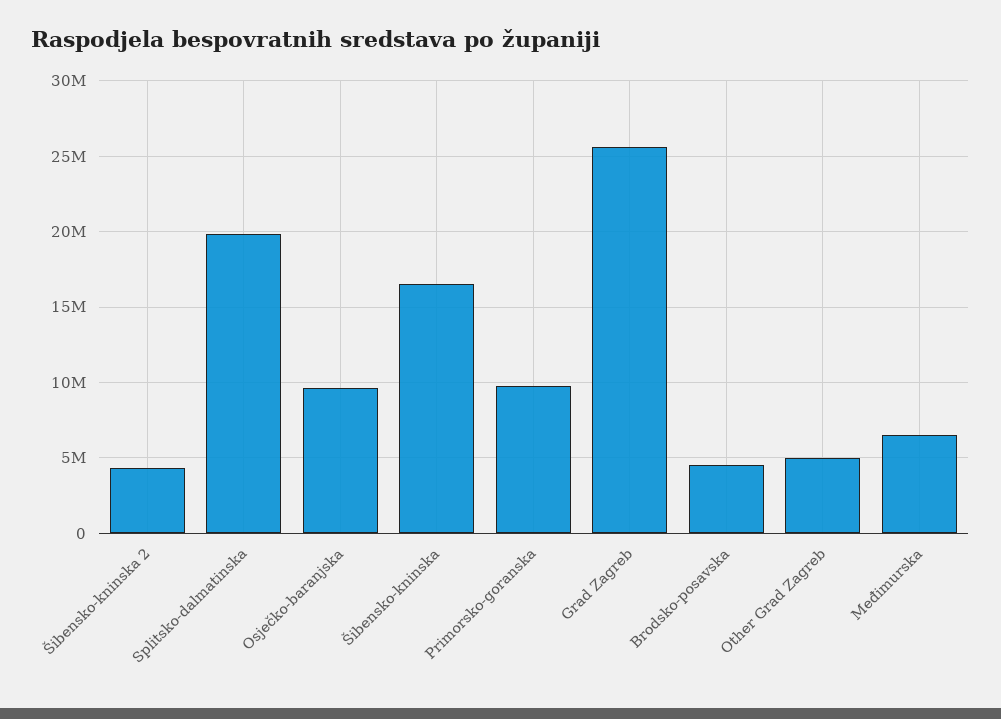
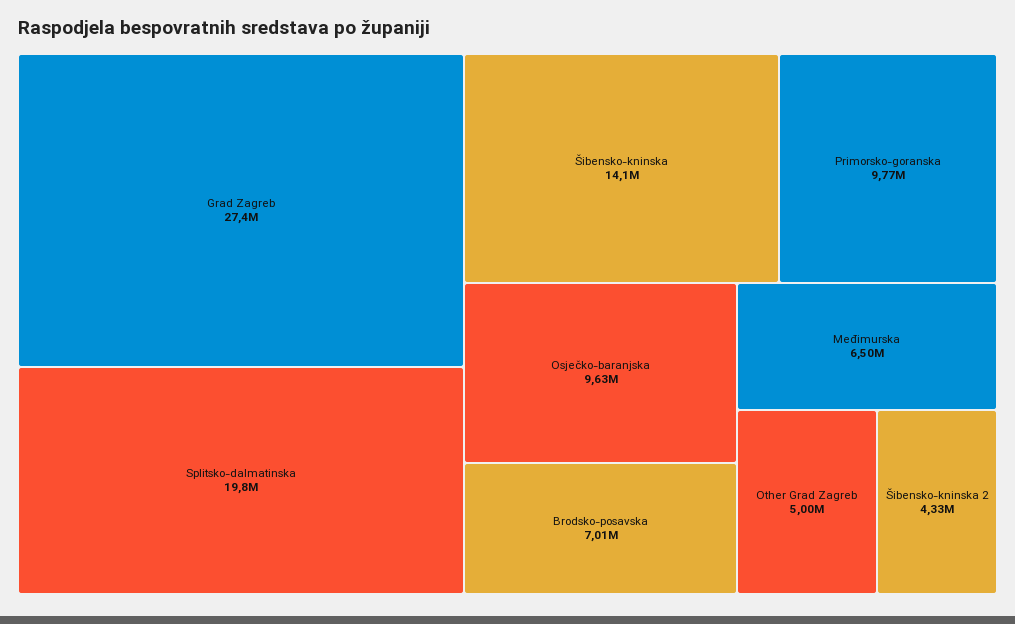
  {
    "Šibensko-kninska 2": 4330000,
    "Splitsko-dalmatinska": 19800000,
    "Osječko-baranjska": 9630000,
-   "Šibensko-kninska": 16500000,
+   "Šibensko-kninska": 14100000,
    "Primorsko-goranska": 9770000,
-   "Grad Zagreb": 25500000,
+   "Grad Zagreb": 27400000,
-   "Brodsko-posavska": 4500000,
+   "Brodsko-posavska": 7010000,
    "Other Grad Zagreb": 5000000,
    "Međimurska": 6500000
  }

========================================

▸ Aim of the exercise: Leave out the pictures and give the rest of the material again, unaltered.

▸ Written solution:
  {
    "Šibensko-kninska 2": 4330000,
    "Splitsko-dalmatinska": 19800000,
    "Osječko-baranjska": 9630000,
-   "Šibensko-kninska": 16500000,
+   "Šibensko-kninska": 14100000,
    "Primorsko-goranska": 9770000,
-   "Grad Zagreb": 25500000,
+   "Grad Zagreb": 27400000,
-   "Brodsko-posavska": 4500000,
+   "Brodsko-posavska": 7010000,
    "Other Grad Zagreb": 5000000,
    "Međimurska": 6500000
  }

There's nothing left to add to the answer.